The phrase "New World Order" has been (and continues to be) used by very different groups, with very different referents and very different evaluations.

Wikipedia offers a disambiguation page with several meanings, including "a conspiracy theory referring to the emergence of a totalitarian one-world government", or alternatively "any period of history evidencing a dramatic change in world political thought and the balance of power".

In some sense these are the same thing with different spins, at least if we abstract away from questions like whether The Protocols of the Elders of Zion is a despicable forgery or an important revelation.

Some sources continue to use the phrase in an apparently positive sense, e.g. "The New World Order That President Biden Will Inherit" (NYT 11/15/2020), "Biden's election shows an overwhelming support for a new world order" (Canberra Times 11/9/2020), "NCAA must embrace new world order" (IBJ 10/23/2020), etc. Meanwhile others walk on the conspiracy-theory side of the street, e.g. "Husband Of Reopen NC Leader Says He's 'Willing To Kill' To Stop 'New World Order'" (WFAE 5/24/2020), "Don’t fear Covid-19 — fear the New World Order takeover" (SMN 5/29/2020).

The protest sign comes from a right-wing event, so presumably its author uses New World Order to mean "the emergence of a totalitarian one-world government" promoted by socialistic liberals or Bill Gates or Jewish bankers or etc.. But the people who think that way are generally white supremacists, or at least  not especially concerned to avoid negative outcomes for people of color, so is the warning ironic?

The author of the cited tweet adds

ymmv, but I think the thrust of this is paranoid anti-vax conspiracy theory.

which refers to the widely-held theory that COVID-19 was actually created as part of Bill Gates' nefarious plan to inject everyone with a monitoring chip in an obligatory coronavirus vaccine. If you haven't been following this, you may be interested to learn ("Coronavirus: Bill Gates ‘microchip’ conspiracy theory and other vaccine claims fact-checked", BBC 5/29/2020) that

The head of the Russian Communist party this week said that so-called "globalists" supported "a covert mass chip implantation which they may in time resort to under the pretext of a mandatory vaccination against coronavirus".
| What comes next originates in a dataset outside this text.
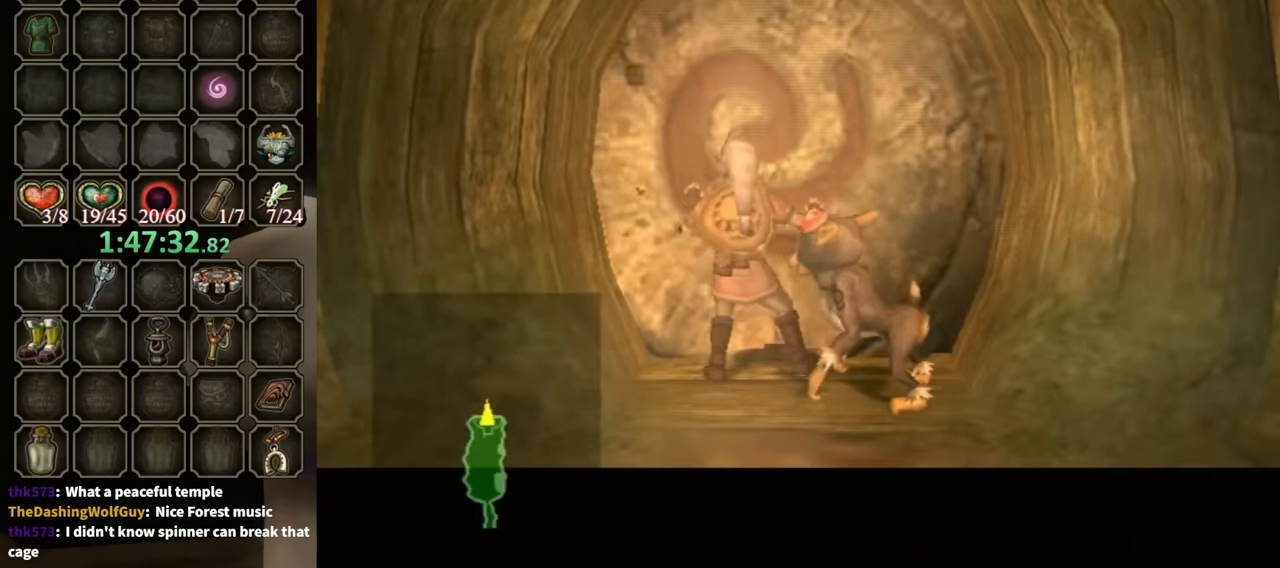
{"buttons": [], "left_stick": "center", "right_stick": "center", "events": []}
He didn't mention Mr Gates by name but in the US, Roger Stone, a former adviser to Donald Trump, said Bill Gates and others were using the virus for "microchipping people so we can tell 'whether you've been tested'."

A new YouGov poll of 1,640 people suggests that 28% of Americans believe that Bill Gates wants to use vaccines to implant microchips in people – with the figure rising to 44% among Republicans.
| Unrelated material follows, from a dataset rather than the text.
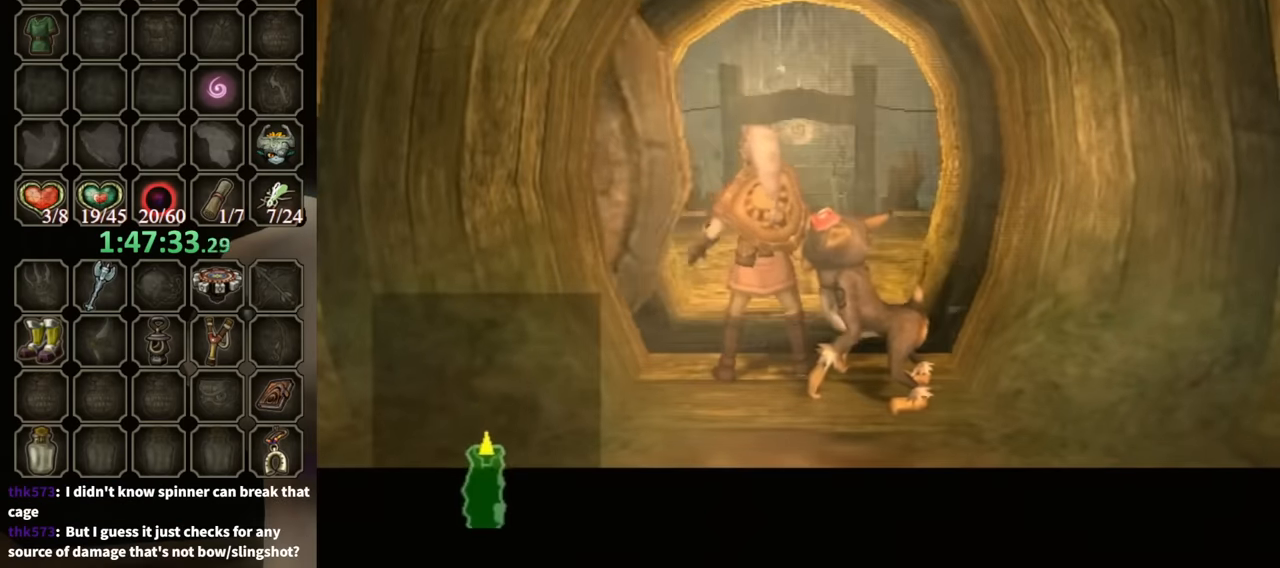
{"buttons": [], "left_stick": "center", "right_stick": "center", "events": []}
How and why do the Blacks and Indians come into it? Presumably because they're in more danger from the virus — though the motivations of the sign's author remain unclear to me.

 



35 Comments

  1. Frédéric Grosshans said,

    November 16, 2020 @ 6:20 am

    The readership of this blog would probably consider the investigation of a new word order more interesting ;-)

  2. Andreas Johansson said,

    November 16, 2020 @ 6:33 am

    Daily gnashing of teeth over the decline of latinity: "and etc" is pleonastic!

  3. Luke said,

    November 16, 2020 @ 6:35 am

    I can only assume that ethnic minorities are more likely to support the political party that represents this "New World Order", therefore the sign could be a warning that they'll become victims to what they support.

  4. ardj said,

    November 16, 2020 @ 7:34 am

    The placard seems unpunctuated. The sense I took from it was "Coming for [i.e.to get, to attack rather than to support] Blacks & Indians first. Welcome to the NWO" – so placard writer supports the NWO which will put these inconvenient Blacks, Indians, & other riff-raff in their place.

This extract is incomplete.